--- Begin DOCUMENT PASSAGE ---

# Tangley Place/MAFF April 2009



## beccy (Apr 13, 2009)

I have lived about 10 mins from this for 19 years and have never been in because of the fences etc but have always wanted to. About a month ago, I noticed a way in so recently went for it with my friend Jo (not a member)

I also have seen that there are some reports already ... but this is the most up to date I have seen (and it's my first ever so be nice )



There have been six fires in all with the last one about a year ago as far as I know.
Anyway I took about 100 pictures so picked out 20+ of the good ones and the rest can be found here:

http://s680.photobucket.com/albums/vv165/bex_urbex/

1. The outside of the house from the back 






2.This was the great site that greeted us as we walked all the way to the bottom of the garden and turned around to go back into the house





3. This is one of the first things we saw inside the house and I have no idea what is is





4. One of first accessible rooms around the back/side where we found 2 filing cabinet things, and the key cupboard (no keys )





5. This is basically what most rooms look like now since the most recent fire





6. Again another rubble floor, with a whole wall missing and clearly no roof





7. This was laying outside - It looks liek it's been there a long time lol





8. One of the sets of outside steps from round the back





9. This was the horrifying sight that awaited us as we entered the back





10. So many floors melded into one





11. It is really sad to see what would have been a beautiful building so ... destroyed





12. One of the most burnt out rooms of them all (Upon another inspection I suspect the recent fire started here)





13. No floor  





14. The creepy looking vets room with the weird cage type thing 





15. Room zero one seven





16. More sad destruction





17. Only half the front door remains





18. The ground floor of the MAFF building (which is a seperate building to the house but looks like council flats :S)





19. Every room looked virtually the same





20. The upstairs landing (where its so obvious the amount of vandalism  )

--- End DOCUMENT PASSAGE ---
--- Begin PROVIDED DATA ---

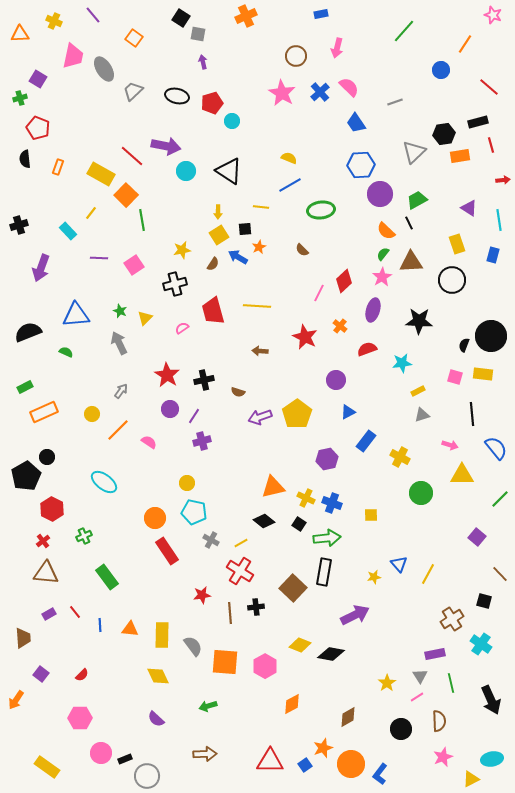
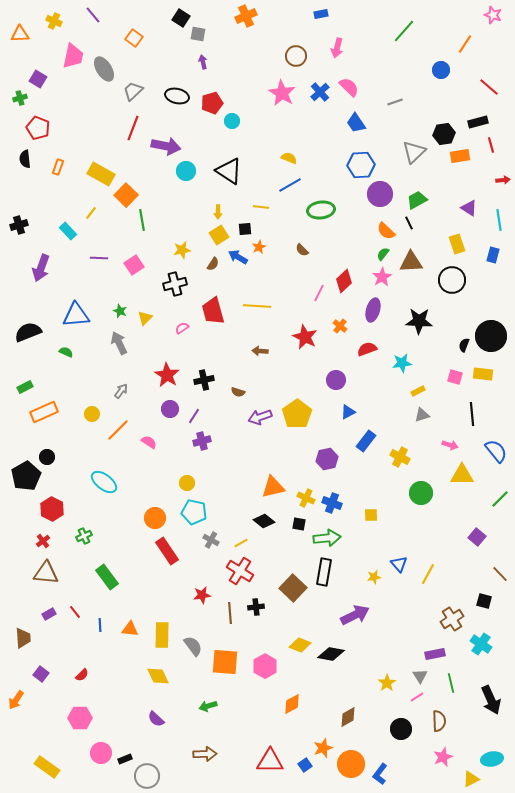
red line at (132, 156): moved 1 px right, 28 px up; rotated 70 degrees clockwise
blue semicircle at (496, 448): moved 3 px down
black square at (299, 524): rotated 24 degrees counterclockwise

--- End PROVIDED DATA ---

→ PROBLEM A:
Do these statements agree with the Tangley Place post? Answer each with yes or no and quote the deciding words.
(i) The poster had lived about ten minutes from the site for 19 years.
(ii) The key cupboard found in one of the back rooms still held keys.
(iii) The MAFF building is part of the house itself.
→ PROBLEM B:
Answer these questions from the Tangley Place post:
(i) How many fires have there been in all?
(ii) About how many pictures did the poster take?
(iii) How much of the front door remains?
→ PROBLEM C:
Continue the Tangley Place forum post from the point where it stops.

→ RESULT A:
(i) Yes: "I have lived about 10 mins from this for 19 years"
(ii) No: "no keys"
(iii) No: "which is a seperate building to the house"

→ RESULT B:
(i) Six
(ii) About 100
(iii) Only half

→ RESULT C:
21. The upstairs corridor





22. The lift button - fairly modern





23. This is what the garages underneath now look like





24. This was one of the buildings in the grounds (I believe it was animal pens as there were cat flap style doors lying on the ground beside them)






And so these are my pictures. There are lots more on my photobucket so do check em out (link above).

All in all - not an entirely satisfying hunt but since it was my first I'm not complaining. As for security - it's definately a number 1 on the scale!!


----------



## shatters (Apr 13, 2009)

Welcome along Beccy, well done for getting in there.

Don't mean to moan on your first report, but a few of your pictures have a bit of camera shake. I think investing in a tripod ( you can pick them up for a tenner)would make a world of difference.

Don't take it the wrong way, you've got a good report there 

Phil


----------



## beccy (Apr 13, 2009)

No No it's fine  I value constructive criticism  and yeah I know haha tis cos I was terrified/excited lol! Will look into a tripod 

When I said be nice lol - its cos I got a weird reply on 28days later that wasn't helpful at all :S 

but yeah, thanks for the reply


----------



## shatters (Apr 13, 2009)

beccy said:


> No No it's fine  I got a weird reply on 28days later that wasn't helpful at all



We're a bit more laid back on here

Phil


----------



## beccy (Apr 13, 2009)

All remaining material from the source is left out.